A few months after she and her siblings arrived, Chasity had the opportunity to move back home with her mother. The family and financial situations had improved, and her mother wanted the children to return.
“I have a lot of good memories of my time at Palmer Home,” Chasity said. “But my favorite memory is very bittersweet. It’s of the day I told my mom I wasn’t going back to her house. That was a really tough thing to do. I cried about it and prayed about it, talked about it with the people I trusted, and then I had the conversation with my mom.”
Chasity has happier memories – memories of friendships and vacations, but that memory is her favorite because of the freedom that came with it. “I felt at peace with that decision, and it set in motion all the changes for the better that would come in my life,” she said. She knew if she stayed at Palmer Home, she would have the chance to go to school and pursue a better future for herself.
Brittany and Al were Chasity’s caregivers in her last 3 years on the Palmer Home campus, while she attended college. They describe her as passionate, friendly, forgiving, and self-motivated. “She’s had to make some big decisions at a very young age, and it has helped her grow,” said Brittany. “She is an overcomer. Determination is her strength, along with the ability to be very understanding in every situation.”
“Palmer Home gave me the experience of having a big family — a family to care for you and encourage you, back you up and support you,” said Chasity. “Even now, it’s always encouraging to know I have people I can always talk to. It helped me grow; it helped me push myself further because I knew I had people who supported me. I felt family love, and I knew I would never get that with my mom.”
It’s been more than 10 years since Chasity left her abusive family, and she’s come a long way from that one-bedroom apartment in Houston.
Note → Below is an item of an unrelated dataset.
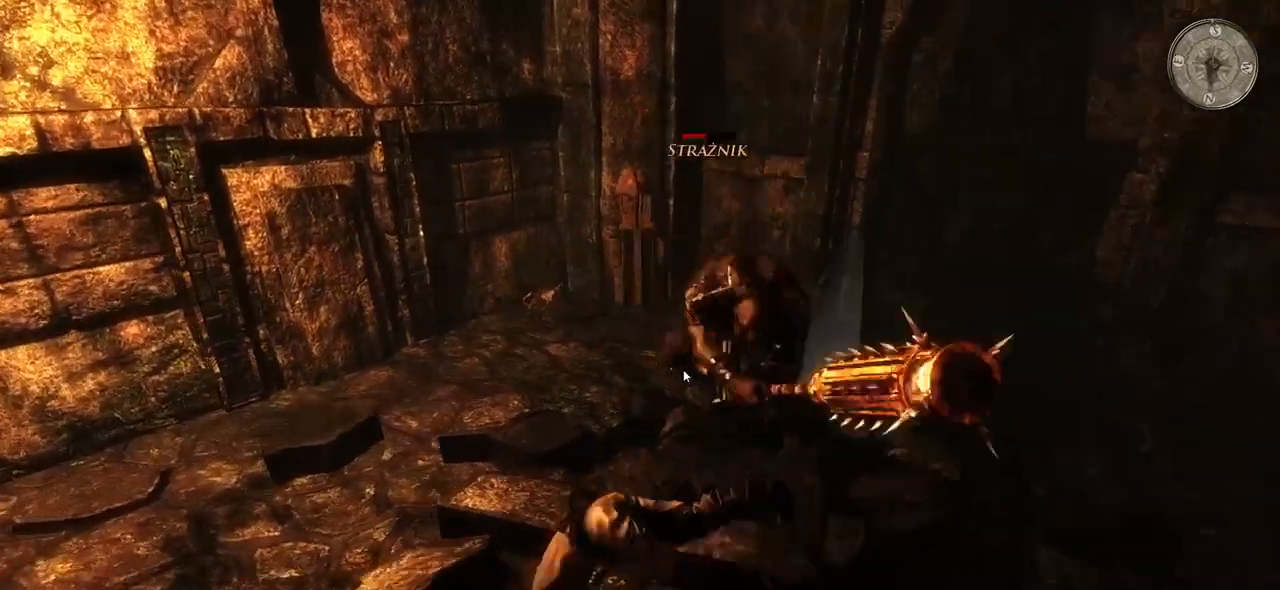
{"keys": ["w"], "mouse": [], "events": [[320, "w", "down"]]}
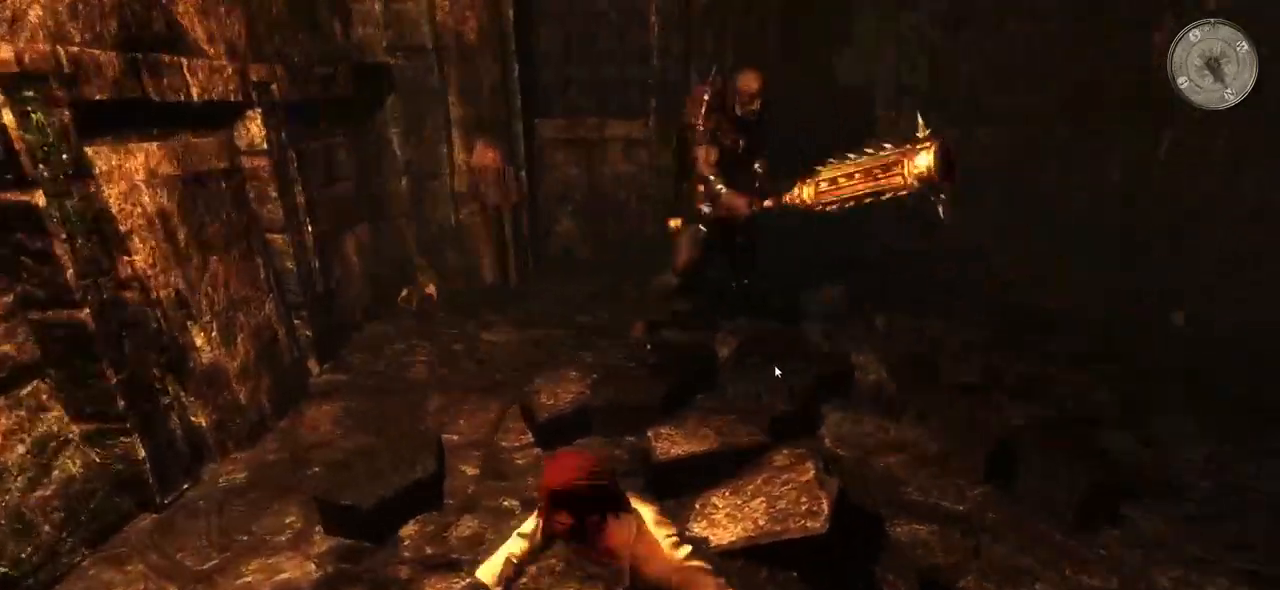
{"keys": [], "mouse": ["left"], "events": [[340, "mouse_left", "down"], [500, "w", "up"]]}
She is now 23 years old and a graduate of Belmont University’s nursing program.
A story like Chasity’s is what Palmer Home is all about – transformation. A changed life.
“Once she knew what she wanted to become and who she was in Christ, nothing could stand in her way,” said Brittany. “I know she looks back on life and sees how things could have been. She’s thankful for the opportunity she has been given to become who she knows she is supposed to be.”